一級小型自動車整備士の学科試験では、以下の2つの条件を満たす必要があります。
・分野ごとに40%以上の成績
・総合点が50点満点中、40点以上
全体として8割の得点が求められるほか、得点率40%を切った分野がある場合は失格となってしまう厳しい試験です。
二級ジーゼル・二級ガソリン自動車試験では、以下の2つの条件を満たす必要があります。
・それぞれの分野ごとに40%以上の成績
・40点満点中、28点以上
全体として7割の得点が求められるほか一級試験と同様、得点率40%を切った場合は失格となってしまいます。
二級自動車シャシ試験では、以下の2つの条件を満たす必要があります。
・それぞれの分野ごとに40%以上の成績
・30点満点中、21点以上
二級シャシ試験は二級ジーゼル試験・二級ガソリン試験と合格基準の割合は同じですが、全体の問題数は少ないです。
三級自動車整備士試験はすべて、以下の条件を満たしていれば合格となります。
・30点満点中、21点以上
二級までと違い、7割の得点があれば分野ごとの正答率はばらつきがあっても問題ありません。

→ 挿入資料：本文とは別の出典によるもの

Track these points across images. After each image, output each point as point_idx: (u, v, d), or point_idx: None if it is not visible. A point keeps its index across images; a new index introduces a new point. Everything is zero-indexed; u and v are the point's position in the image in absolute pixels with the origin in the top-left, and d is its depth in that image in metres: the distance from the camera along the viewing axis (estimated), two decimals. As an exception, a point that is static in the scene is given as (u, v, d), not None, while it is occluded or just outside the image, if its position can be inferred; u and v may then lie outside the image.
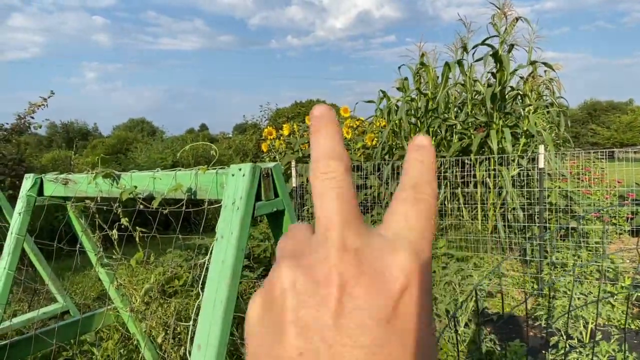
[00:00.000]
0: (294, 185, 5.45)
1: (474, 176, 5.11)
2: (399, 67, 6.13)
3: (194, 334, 1.06)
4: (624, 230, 5.37)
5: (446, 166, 5.21)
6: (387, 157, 5.87)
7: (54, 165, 10.85)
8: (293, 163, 5.54)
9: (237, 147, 15.54)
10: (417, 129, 5.76)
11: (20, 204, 1.83)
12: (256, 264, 4.10)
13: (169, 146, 13.11)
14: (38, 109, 6.64)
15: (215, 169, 1.23)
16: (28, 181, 1.84)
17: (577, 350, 2.41)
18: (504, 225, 4.86)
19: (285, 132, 6.63)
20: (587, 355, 2.37)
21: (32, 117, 6.75)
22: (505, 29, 5.31)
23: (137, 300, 2.20)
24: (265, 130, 6.82)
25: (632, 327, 3.26)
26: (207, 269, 1.10)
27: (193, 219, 6.33)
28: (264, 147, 6.73)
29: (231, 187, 1.14)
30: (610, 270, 3.85)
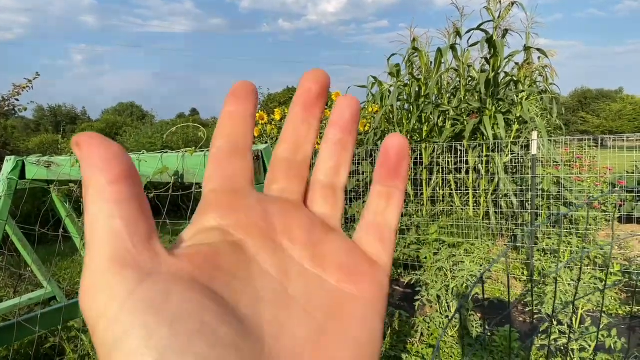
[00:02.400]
0: (285, 170, 5.39)
1: (467, 162, 5.09)
2: (389, 58, 6.03)
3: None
4: (614, 218, 5.42)
5: (438, 152, 5.19)
6: (379, 142, 5.83)
7: (41, 149, 10.67)
8: (285, 148, 5.48)
9: (228, 132, 15.38)
10: (410, 115, 5.71)
11: (0, 188, 1.76)
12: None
13: (159, 131, 12.94)
14: (23, 90, 6.46)
15: (203, 151, 1.18)
16: (9, 164, 1.78)
17: (567, 335, 2.42)
18: (496, 212, 4.87)
19: (277, 117, 6.54)
20: (576, 340, 2.38)
21: (17, 100, 6.57)
22: (500, 14, 5.24)
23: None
24: (257, 115, 6.72)
25: (620, 312, 3.30)
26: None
27: (182, 204, 6.26)
28: (255, 132, 6.63)
29: (220, 170, 1.09)
30: (600, 256, 3.89)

特殊整備士試験はすべて、以下の条件を満たしていれば合格となります。
・40点満点中、28点以上
三級と同じで7割の得点で合格ですが、問題数は三級より多くなります。
上のレベルの自動車整備士試験に合格することで、できる業務の範囲が広がります。
それぞれの級ごとに、ざっくり解説していきます。
三級自動車整備士試験に合格するとできる仕事は、以下のような仕事です。
・オイル交換
・タイヤ交換
・簡易的な点検整備
ごく基本的な整備が一人でできるようになります。
上位の資格者がいれば、資格者の指示のもとエンジンなどの整備にも加わることができます。
二級自動車整備士試験に合格するとできる仕事は、以下のような仕事です。
・点検整備全般
・高度な分解整備
二級自動車整備士に合格すれば、一般的な点検整備業務や、車検に該当する部分はほぼすべて行えるようになります。
一級自動車整備士試験に合格すると、自動車に関するすべての整備が行えるようになります。
ガソリン車、ジーゼル車、ハイブリッド車、電気自動車などの車種にもかかわらずすべてが整備できる、まさに自動車整備のエキスパートになれます。
自動車整備士試験の国家試験の合格率についてまとめると、以下のようになります。
・二級までの合格率は70~90%程度
・一級の合格率は50~70%程度
・実技試験はほとんどの人が免除だが、受ける場合は難関で合格率は15~80%
特にも、一級自動車整備士試験は非常に難関試験です。
一年に一回しか実施されないので、入念に準備をしたうえで、試験に臨みましょう。